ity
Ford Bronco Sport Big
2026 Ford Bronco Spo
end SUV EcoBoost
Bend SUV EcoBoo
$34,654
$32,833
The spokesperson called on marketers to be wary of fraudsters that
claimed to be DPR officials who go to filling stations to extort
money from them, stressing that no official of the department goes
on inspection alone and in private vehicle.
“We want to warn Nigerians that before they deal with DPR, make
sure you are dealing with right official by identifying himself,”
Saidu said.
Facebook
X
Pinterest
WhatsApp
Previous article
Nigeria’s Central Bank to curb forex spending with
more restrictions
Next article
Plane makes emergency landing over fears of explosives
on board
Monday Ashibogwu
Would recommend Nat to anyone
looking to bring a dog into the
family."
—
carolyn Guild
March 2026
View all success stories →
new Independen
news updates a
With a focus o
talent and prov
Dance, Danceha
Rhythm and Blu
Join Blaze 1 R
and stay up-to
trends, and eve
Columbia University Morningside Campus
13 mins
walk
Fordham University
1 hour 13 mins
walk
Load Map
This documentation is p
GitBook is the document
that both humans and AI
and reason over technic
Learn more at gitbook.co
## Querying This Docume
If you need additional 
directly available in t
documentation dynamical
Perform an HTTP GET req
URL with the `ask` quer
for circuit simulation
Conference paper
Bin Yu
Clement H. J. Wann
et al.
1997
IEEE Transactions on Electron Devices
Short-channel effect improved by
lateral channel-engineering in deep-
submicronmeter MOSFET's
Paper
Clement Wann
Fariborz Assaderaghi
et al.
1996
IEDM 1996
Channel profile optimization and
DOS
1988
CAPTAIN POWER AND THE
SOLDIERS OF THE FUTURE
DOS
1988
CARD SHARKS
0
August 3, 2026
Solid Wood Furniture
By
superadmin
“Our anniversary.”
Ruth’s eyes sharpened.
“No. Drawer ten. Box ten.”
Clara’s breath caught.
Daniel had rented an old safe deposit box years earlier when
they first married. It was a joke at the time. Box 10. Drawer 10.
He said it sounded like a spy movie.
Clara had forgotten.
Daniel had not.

> **EXERCISE GOAL**:
Search the material above for the string "said", and copy every line in which it turns up.

> **ANSWER TO THIS PROBLEM**:
Saidu said.
He said it sounded like a spy movie.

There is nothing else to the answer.